Personal information
- Full name: Robert Handley
- Born: 8 January 1965 (age 61)
- Original team: Hill End
- Height: 183 cm (6 ft 0 in)
- Weight: 76 kg (168 lb)
- Position: Wingman

Playing career^{1}
- Years: Club / Games (Goals)
- 1985–87: Hawthorn / 23 (18)
- 1989: St Kilda / 04 0(2)
- Total:  / 27 (20)
- ^{1} Playing statistics correct to the end of 1989.

= Robert Handley =

Australian rules footballer

Robert 'Chopper' Handley (born 8 January 1965) is a former Australian rules footballer who played for Hawthorn and St Kilda in the Victorian Football League (VFL) during the late 1980s.

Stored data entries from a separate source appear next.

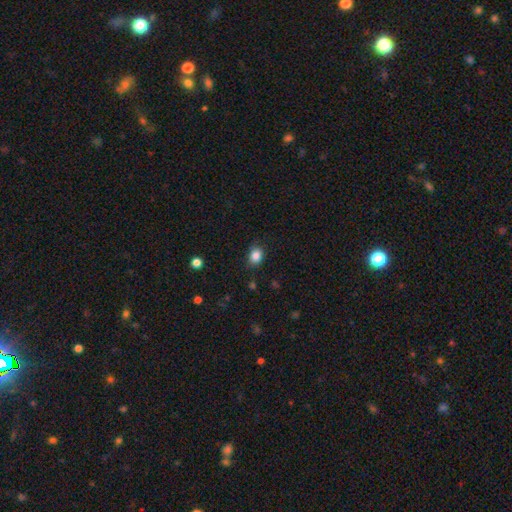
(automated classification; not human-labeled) Morphology: type=smooth (85%); roundness=in between (52%); merging=none (81%).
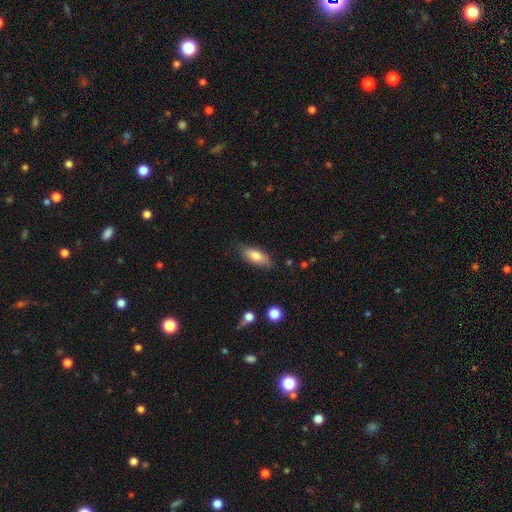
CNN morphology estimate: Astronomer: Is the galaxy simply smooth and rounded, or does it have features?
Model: smooth — 77%.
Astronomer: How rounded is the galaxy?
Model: in between — 81%.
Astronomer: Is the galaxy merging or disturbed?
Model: none — 76%.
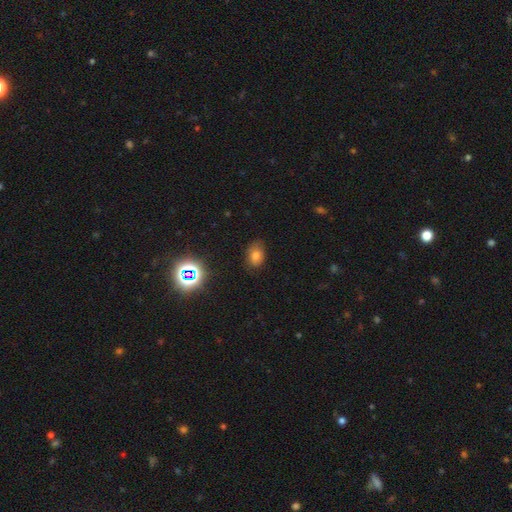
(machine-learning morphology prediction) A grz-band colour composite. It shows a smooth galaxy with no disk features (74%) that is in between round and cigar-shaped (79%). Merging: none (77%).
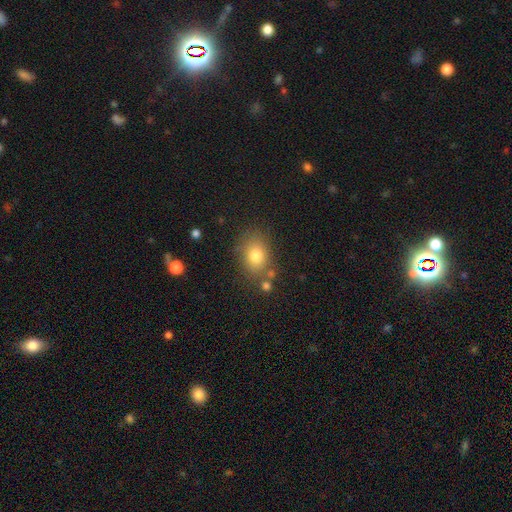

Recruited before drafting was imposed on all clubs, Handley was from Hawthorn's Gippsland zone and his junior club was Hill End. He progressed his was through the under 19's and reserves.
Handley, who could play both as a wingman and on the ball, debuted with Hawthorn in 1985 and finished the year in their losing Grand Final team. He struggled to hold his place in a strong Hawthorn side the following two seasons and left the club to play for Central District Football Club in the South Australian National Football League (SANFL) in 1988. After one year he returned to Melbourne and signed on with St Kilda, with whom he could only manage four senior appearances. He finished his career back in South Australia at Central District, playing 135 games and topping their goal-kicking in 1992 with 40 goals.

He was also a talented soccer player, playing in the youth teams of the Morwell Falcons and, after his VFL career was completed, playing in the Latrobe Valley Soccer League for Morwell Dinamo.